Okay, I’m getting ahead of myself.

The central thesis of this Boston Globe article is not, in fact, that RomneyCare effected a wealth transfer from consumers to big health care.

Rather, the article proclaims that RomneyCare “achieved its main goals.” But nowhere in the 4,600+ word article does it treat “ensuring MA residents get access to health care” as one of RomneyCare’s goals. Instead, it reports on RomneyCare’s great success at ensuring MA residents get health insurance. And given the article’s admission that the cost of the program is unsustainable, the distinction is critical.

Particularly given two of the article’s more interesting details.
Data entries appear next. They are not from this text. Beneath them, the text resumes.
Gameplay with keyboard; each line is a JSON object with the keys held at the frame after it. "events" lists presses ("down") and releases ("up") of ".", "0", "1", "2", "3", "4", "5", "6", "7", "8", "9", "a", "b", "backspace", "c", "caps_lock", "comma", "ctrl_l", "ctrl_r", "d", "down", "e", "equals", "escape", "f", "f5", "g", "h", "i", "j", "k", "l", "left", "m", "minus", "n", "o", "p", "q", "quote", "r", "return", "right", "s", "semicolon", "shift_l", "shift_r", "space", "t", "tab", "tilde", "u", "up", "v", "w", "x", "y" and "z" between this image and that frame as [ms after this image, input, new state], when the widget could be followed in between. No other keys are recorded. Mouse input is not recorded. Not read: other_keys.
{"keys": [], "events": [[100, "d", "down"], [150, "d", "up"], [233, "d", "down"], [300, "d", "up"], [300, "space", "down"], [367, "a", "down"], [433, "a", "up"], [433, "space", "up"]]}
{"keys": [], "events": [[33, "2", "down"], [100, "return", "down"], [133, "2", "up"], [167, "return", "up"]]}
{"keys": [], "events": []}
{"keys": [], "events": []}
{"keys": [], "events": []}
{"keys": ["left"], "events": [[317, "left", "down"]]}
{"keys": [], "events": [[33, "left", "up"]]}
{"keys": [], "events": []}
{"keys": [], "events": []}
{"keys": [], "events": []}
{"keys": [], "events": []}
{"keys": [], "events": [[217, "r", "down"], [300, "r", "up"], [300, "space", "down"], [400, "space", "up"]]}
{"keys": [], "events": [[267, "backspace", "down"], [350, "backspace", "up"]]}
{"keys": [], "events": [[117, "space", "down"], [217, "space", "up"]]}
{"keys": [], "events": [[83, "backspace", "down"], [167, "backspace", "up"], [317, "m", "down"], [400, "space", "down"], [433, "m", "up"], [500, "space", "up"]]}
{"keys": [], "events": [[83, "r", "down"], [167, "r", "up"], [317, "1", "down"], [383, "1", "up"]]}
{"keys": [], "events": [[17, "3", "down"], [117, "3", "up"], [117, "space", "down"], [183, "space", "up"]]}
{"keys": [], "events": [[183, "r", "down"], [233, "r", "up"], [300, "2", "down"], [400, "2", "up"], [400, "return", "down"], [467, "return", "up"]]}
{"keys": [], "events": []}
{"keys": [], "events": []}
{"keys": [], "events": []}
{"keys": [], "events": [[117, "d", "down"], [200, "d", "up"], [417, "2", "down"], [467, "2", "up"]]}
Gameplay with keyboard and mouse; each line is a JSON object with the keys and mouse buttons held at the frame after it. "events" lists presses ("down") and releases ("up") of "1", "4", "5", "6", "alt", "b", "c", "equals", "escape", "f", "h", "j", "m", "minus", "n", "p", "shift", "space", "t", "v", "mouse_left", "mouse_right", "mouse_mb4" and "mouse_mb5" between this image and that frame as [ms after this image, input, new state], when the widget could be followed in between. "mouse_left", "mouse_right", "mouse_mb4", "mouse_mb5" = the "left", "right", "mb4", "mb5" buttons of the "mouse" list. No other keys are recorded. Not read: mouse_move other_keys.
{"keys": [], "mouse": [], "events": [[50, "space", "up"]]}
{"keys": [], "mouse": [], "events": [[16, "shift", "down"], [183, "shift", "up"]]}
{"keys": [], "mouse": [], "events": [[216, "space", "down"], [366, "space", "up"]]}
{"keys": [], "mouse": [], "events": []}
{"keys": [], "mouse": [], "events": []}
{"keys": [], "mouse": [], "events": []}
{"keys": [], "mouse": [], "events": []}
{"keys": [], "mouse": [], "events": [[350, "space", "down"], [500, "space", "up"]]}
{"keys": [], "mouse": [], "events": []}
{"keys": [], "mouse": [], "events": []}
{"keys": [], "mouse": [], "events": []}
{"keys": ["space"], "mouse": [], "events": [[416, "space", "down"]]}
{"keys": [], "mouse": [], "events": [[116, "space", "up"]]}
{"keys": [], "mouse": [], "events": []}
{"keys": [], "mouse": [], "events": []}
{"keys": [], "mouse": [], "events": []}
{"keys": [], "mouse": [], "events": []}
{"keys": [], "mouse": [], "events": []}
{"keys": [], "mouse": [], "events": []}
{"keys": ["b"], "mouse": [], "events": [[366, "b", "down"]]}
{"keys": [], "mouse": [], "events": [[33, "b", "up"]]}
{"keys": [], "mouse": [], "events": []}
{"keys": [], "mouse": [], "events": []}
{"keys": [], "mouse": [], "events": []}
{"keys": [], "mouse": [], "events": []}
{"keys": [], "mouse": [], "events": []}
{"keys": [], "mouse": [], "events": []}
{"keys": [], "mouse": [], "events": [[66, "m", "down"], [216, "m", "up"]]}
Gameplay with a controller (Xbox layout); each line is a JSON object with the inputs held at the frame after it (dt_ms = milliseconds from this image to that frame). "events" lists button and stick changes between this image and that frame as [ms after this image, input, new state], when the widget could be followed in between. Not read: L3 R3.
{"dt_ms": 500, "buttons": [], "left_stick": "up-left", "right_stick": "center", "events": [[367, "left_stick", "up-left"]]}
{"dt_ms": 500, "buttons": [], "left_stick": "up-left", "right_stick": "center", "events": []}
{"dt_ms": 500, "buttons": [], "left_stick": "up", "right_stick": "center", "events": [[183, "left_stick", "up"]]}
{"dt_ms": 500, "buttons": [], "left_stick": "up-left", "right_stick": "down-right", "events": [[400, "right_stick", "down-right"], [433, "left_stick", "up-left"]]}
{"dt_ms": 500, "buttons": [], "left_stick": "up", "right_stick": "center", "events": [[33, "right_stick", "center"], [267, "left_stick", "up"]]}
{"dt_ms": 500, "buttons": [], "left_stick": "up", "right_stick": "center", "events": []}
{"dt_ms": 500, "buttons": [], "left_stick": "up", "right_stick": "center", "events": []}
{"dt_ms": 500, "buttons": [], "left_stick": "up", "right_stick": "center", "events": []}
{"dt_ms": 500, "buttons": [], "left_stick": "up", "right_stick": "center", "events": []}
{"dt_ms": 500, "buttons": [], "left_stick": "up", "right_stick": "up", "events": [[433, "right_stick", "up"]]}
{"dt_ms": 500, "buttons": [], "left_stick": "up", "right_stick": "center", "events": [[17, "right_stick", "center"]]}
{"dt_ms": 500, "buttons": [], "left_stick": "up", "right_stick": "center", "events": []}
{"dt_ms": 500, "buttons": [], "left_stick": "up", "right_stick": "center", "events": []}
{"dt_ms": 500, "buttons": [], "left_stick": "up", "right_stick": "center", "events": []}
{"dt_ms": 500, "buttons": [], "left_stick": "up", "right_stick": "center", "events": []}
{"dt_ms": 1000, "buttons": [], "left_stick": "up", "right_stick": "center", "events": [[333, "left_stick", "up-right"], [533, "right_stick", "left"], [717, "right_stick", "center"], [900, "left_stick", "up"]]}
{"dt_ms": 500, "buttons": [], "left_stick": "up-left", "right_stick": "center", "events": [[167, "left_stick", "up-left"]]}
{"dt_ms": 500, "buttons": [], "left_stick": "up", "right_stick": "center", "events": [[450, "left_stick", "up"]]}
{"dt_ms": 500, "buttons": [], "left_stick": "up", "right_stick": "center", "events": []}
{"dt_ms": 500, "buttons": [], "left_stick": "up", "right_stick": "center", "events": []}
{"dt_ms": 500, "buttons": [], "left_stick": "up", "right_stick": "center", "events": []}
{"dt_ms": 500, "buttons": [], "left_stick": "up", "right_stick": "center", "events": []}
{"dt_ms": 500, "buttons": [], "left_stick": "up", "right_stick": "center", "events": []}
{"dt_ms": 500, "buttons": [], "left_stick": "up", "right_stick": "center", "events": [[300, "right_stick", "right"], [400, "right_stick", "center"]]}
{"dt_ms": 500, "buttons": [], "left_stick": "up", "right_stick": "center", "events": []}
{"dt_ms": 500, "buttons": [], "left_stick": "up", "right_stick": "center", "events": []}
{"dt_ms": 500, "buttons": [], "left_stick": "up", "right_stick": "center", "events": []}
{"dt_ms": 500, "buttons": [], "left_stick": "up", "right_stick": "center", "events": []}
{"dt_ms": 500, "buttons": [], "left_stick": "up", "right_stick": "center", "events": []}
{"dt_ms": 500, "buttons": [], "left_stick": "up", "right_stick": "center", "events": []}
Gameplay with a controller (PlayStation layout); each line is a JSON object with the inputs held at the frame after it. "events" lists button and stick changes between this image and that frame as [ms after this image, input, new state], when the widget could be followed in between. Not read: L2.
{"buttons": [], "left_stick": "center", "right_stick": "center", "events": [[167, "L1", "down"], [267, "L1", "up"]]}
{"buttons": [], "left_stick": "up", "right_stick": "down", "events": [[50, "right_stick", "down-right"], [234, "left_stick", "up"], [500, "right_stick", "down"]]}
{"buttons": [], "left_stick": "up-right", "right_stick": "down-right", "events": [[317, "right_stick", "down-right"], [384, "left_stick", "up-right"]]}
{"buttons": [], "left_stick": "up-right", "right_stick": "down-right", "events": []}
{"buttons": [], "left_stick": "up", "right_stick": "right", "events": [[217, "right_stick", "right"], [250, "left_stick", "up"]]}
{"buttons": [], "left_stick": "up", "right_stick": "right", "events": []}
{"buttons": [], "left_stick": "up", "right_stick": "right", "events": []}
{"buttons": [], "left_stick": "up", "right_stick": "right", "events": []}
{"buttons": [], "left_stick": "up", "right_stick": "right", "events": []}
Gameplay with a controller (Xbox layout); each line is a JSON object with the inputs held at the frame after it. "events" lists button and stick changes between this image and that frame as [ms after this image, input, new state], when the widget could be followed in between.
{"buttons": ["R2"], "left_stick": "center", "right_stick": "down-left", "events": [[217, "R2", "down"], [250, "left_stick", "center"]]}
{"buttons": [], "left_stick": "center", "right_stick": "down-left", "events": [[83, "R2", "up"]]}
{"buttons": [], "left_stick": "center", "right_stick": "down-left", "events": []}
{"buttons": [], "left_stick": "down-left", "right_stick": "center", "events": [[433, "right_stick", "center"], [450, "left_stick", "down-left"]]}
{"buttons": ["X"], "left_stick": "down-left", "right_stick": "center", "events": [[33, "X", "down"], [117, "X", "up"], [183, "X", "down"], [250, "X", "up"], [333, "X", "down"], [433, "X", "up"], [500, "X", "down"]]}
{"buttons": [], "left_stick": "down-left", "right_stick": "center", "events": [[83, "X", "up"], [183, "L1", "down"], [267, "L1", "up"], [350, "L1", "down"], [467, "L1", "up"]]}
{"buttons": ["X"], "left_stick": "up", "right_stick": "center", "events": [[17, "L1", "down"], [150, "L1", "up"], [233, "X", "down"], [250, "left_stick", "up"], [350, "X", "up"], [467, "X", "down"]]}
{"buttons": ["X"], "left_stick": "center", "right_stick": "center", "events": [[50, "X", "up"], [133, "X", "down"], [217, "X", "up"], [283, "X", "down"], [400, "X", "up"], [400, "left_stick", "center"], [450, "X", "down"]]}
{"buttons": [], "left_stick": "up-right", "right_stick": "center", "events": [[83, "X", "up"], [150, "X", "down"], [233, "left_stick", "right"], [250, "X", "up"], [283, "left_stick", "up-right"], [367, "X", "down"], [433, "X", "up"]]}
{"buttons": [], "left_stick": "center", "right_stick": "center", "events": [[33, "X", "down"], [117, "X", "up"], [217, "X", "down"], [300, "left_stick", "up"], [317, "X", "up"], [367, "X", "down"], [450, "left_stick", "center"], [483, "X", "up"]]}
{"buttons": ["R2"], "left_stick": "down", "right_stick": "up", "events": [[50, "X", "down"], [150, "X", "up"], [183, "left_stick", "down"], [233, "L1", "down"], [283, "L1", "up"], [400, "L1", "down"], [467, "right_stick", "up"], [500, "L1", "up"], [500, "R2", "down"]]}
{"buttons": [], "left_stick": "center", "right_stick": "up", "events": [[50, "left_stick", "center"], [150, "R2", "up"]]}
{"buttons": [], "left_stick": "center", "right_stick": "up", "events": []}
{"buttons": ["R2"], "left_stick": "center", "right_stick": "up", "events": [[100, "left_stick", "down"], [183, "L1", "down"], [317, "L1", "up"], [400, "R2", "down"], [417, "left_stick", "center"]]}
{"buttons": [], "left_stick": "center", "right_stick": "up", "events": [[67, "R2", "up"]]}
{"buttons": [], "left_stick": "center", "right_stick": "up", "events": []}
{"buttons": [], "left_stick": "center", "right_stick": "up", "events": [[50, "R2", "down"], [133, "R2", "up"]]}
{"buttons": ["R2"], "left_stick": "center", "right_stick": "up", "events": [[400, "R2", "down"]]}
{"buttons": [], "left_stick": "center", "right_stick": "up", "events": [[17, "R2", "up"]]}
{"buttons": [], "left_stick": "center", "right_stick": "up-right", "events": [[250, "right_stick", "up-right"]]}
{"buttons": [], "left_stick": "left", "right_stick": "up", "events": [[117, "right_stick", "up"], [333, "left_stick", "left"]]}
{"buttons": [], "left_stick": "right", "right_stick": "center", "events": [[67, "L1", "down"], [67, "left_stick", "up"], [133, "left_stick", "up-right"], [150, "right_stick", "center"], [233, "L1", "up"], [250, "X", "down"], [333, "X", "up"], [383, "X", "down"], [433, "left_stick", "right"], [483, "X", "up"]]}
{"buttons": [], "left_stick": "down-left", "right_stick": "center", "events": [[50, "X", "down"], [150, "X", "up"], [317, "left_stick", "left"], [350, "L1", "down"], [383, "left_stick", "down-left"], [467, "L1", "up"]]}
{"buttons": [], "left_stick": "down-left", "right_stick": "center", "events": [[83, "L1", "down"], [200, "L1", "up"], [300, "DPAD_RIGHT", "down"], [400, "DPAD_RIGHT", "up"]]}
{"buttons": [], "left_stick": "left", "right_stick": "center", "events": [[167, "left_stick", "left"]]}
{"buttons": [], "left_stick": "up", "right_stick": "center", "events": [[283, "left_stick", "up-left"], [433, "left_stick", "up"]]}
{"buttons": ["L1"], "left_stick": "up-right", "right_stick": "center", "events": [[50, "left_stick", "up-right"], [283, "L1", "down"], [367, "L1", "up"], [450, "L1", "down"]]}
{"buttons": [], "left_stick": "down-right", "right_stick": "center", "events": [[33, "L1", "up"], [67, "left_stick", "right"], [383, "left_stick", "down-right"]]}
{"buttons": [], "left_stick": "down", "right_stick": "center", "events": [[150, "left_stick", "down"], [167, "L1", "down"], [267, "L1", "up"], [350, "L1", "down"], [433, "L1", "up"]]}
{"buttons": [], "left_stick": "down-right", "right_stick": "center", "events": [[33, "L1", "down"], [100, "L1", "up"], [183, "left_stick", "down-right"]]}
First, there’s this passage, which makes it clear that the health insurance exchanges have done little to lower health insurance costs for small businesses.

What group is most unhappy about the changed health care landscape in Massachusetts?

Small business owners, in a landslide.

“I’d give it an ‘A’ for access and an ‘F’ for cost and small business fairness,’’ said Jon B. Hurst, president of the Retailers Association of Massachusetts. “We were supposed to get rid of the free care pool and get all these young folks insured, and that was going to bring costs down.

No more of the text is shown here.